Именно тогда, после семинара, я впервые сформулировал принцип нелогичности и неразумия. Мне пришлось начать думать над различием знания и идеологии. Но только что значит «думать»? Раньше я тоже вроде бы сталкивался с этой проблемой, но вербально. А здесь мне надо было думать, чтобы спастись, чтобы выработать такую систему поведения, которая обеспечивала бы мне просто жизнь. Это были не шутки – за этим стояла непростая реальность: не проходило месяца, чтобы у нас на курсе не взяли[177] одного или двух человек, которые потом исчезали.
Моя следующая (или, может быть, чуть раньше) встреча с общественностью факультета состоялась на комсомольском собрании, когда группу студентов, и в первую очередь некоего Гусакова, исключали из комсомола и из университета за чтение Достоевского.

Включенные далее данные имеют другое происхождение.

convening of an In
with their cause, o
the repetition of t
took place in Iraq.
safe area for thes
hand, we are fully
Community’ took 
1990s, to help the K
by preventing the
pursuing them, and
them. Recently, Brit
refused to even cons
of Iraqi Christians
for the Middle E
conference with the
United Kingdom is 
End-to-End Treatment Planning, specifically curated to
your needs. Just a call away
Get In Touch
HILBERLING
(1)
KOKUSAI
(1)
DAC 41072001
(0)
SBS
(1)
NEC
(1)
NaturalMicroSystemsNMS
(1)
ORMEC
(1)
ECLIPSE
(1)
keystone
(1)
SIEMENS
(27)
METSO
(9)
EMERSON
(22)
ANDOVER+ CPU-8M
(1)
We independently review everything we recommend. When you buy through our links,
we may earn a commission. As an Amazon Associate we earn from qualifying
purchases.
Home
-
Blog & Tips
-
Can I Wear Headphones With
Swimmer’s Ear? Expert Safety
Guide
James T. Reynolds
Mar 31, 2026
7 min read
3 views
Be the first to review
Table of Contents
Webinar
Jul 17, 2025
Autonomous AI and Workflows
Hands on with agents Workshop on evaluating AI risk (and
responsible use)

Это не шутка. Была компания на первом курсе: они собирались в университете, сидели, выпивали, читали и обсуждали Достоевского. Что произошло потом, я не знаю, но то ли одного из них на чем-то поймали и привели в ГБ[178], то ли он сам пошел, испугавшись, и написал донос, что такие-то студенты читают Достоевского. Пришло соответствующее извещение, и их стали исключать из комсомола.
Я это воспринял буквально как всеобщее безумие. Я опять не выдержал, полез на трибуну и сказал: «Ребята, по-моему, вы все сошли с ума».
– Достоевский не был запрещен – он был просто не в чести… Но Гусакова исключали именно за чтение Достоевского: так было сформулировано обвинительное заключение. В это же время в пединституте исключали за чтение книги Гильберта и Аккермана «Теоретическая логика»[179]. Была публикация в «Комсомольской правде» – статья занимала весь «подвал», который назывался «Чертополох». Позже, года через два, я познакомился с этим парнем, он приходил ко мне. Он и был «чертополохом», поскольку читал «Теоретическую логику» Гильберта и Аккермана.
Чуть-чуть раньше преподаватели философского факультета Софья Александровна Яновская и Валентин Фердинандович Асмус чуть не были уволены за пропаганду буржуазной идеологии – за перевод книг «Опыт исследования значения логики» Шарля Серрюса[180], «Методология дедуктивных наук» Тарского[181] и той же «Теоретической логики» этих самых Гильберта и Аккермана. Воинствующая кафедра в лице Виталия Ивановича Черкесова, Митрофана Николаевича Алексеева, Петра Ивановича Никитина требовала от них клятвенных заверений, что они никогда больше не будут не только переводить и пропагандировать эти книги, но и сами их читать. Софья Александровна Яновская плакала, но оба они дали такую клятву.
Я сказал:
– Ребята, вы сошли с ума. Достоевский – великий русский писатель. По-моему, в университет нельзя принимать тех, кто не прочел всего Достоевского.
Наступила тишина, все подрастерялись… Кто-то сказал:
– И правда ведь.
Потом выступил тогдашний секретарь партийной организации курса Герман Горячев (сын секретаря новосибирского обкома партии, одного из самых «лонгитюдных» секретарей обкома – он был при Сталине, при Хрущеве, был при Брежневе[182]):
– А может, там еще чего было? Ну конечно же, просто так, за чтение Достоевского, вряд ли можно исключить из комсомола. Но ведь нам, наверно, не зря об этом написали сюда и порекомендовали их исключить – значит, там еще что-то было, а это только повод, сигнал, чтобы мы действовали.
Я его спрашиваю:
– А может быть, ничего больше не было?
– Вряд ли.
– Ну так давайте запрос сделаем: что там еще было? И уже тогда исключим их за то, что они действительно сделали. А пока, может, не надо?
Комсомольское собрание приняло решение: пока воздержаться и запросить дополнительную информацию. Но Герману Горячеву врезали потом на бюро факультета, Гусакова же сразу отправили на бюро факультета, потом в вузком и там исключили, но уже через собрание курса больше не проводили. Хотя, по-видимому, всех, так сказать, участников обсуждения на заметку взяли.
Позже я на одном из комсомольских собраний встал и спросил:
– Так все-таки за что исключили Гусакова? – и попросил, чтобы дали разъяснения.